Press Release
January 26, 2011

RENOWNED SCIENTISTS HOLD LECTURES
FOR RP DISASTER SCIENCE CENTER

The Philippine Disaster Science Management Center (DSMC) along with the Congressional Commission on Science Technology and Engineering (COMSTE) recently launched a series of lectures by renowned scientists that present show the effects of climate change and disasters in the local setting.

The latest in the series of lectures was given by Dr. Kelvin Rodolfo, entitled, "Reading climate history from ice cores, how the world's glaciers are melting, and what that has to do with us Filipinos?"

The lecture explained how to extend the history of climate change farther back in time, first by examining the rates at which mountain glaciers are losing length, then by seeing how ice cores from deep within the Greenland and Antarctic icecaps yield their secrets. The lecture also discuss how future sea level might be affected, how the process 'feeds back' on itself, and how human water supplies will be affected.

Dr. Rodolfo discussed the effects of humanity on global warming and climate change in his first lecture, entitled, "4 Billion Years of Sun, Earth, Life and Climate." The second lecture, "The Global Temperature Record of the Last Two Millenia, and How We Determine it" went further details, exploring the record of directly measured temperatures back as far as they are reliable, and how we extend it back 2,000 years with proxy techniques.

The DSMC will also present a lecture by renowned control theorist Dr. Jose Cruz to discuss utilizing system complexity in disaster science, to be hosted by Ateneo de Manila University.

The lecture, to be held at Ateneo University on Saturday, January 29, is a continuation a series by renowned scientists that began recently that present a scientific view of the effects of global warming on climate change and technical discussions with the scientific community on coping with disasters in the Philippine setting.

Dr. Cruz is a Control Theorist and Distinguished Professor of Engineering in the Department of Electrical and Computer Engineering at the Ohio State University. He is also a member of the National Academy of Engineering and the National Academy of Science and Technology (NAST)

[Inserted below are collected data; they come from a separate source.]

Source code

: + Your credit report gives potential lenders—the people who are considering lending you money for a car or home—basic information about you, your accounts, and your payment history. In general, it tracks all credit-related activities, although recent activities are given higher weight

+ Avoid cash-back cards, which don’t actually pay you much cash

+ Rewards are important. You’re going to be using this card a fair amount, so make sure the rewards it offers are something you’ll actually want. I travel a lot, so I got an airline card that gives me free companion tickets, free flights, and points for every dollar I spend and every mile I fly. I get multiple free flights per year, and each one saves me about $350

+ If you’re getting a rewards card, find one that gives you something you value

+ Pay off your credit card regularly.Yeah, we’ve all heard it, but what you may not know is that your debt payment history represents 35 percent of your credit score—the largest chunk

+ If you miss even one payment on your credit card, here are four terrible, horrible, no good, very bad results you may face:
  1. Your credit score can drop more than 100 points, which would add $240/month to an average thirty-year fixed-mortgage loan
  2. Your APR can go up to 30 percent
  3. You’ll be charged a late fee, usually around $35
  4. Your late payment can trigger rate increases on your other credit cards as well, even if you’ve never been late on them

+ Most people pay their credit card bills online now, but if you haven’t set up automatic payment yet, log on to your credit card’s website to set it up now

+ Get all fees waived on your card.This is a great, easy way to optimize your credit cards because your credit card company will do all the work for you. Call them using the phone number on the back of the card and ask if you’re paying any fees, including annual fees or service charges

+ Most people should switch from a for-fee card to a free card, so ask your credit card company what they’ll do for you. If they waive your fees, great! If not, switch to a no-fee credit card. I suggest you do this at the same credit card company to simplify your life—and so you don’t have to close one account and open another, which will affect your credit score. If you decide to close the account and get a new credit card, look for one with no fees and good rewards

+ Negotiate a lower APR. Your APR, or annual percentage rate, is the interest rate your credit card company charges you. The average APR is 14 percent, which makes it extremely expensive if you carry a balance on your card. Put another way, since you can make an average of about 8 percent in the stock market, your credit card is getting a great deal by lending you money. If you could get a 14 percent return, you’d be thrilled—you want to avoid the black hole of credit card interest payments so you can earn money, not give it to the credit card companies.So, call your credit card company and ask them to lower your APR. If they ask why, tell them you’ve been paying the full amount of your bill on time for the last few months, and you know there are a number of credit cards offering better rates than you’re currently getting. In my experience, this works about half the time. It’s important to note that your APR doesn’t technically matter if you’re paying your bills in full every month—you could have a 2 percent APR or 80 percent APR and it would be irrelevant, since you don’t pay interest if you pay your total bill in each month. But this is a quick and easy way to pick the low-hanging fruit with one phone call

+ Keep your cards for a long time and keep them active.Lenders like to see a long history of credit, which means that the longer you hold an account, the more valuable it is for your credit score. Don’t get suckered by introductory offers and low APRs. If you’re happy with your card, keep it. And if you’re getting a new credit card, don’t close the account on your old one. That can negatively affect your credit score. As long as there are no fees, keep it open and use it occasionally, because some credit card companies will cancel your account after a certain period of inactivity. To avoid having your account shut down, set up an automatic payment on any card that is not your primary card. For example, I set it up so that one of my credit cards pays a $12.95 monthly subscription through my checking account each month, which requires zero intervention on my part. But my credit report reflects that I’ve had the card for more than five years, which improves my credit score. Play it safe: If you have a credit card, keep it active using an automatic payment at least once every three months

Dr. Cruz is well known for his research and work on game-theoretic control and estimation, circuits and automatic control, hierarchical multi-agent strategies in hostile environments, bidding strategies in energy markets, multiple training in associative memories, and feedback theory.

Angara said that the ongoing lectures will tackle issues like how flooding and can affect insurance companies and how to quickly adopt Renewable Energy Systems to lessen local fossil fuel use. Both local and foreign scientists and experts will be lecturing.

The DSMC is a public-private initiative that the scientific community can use to better understand the mechanics of managing disasters with the cooperation of neighboring countries that have experienced similar storms and natural calamities as the Philippines.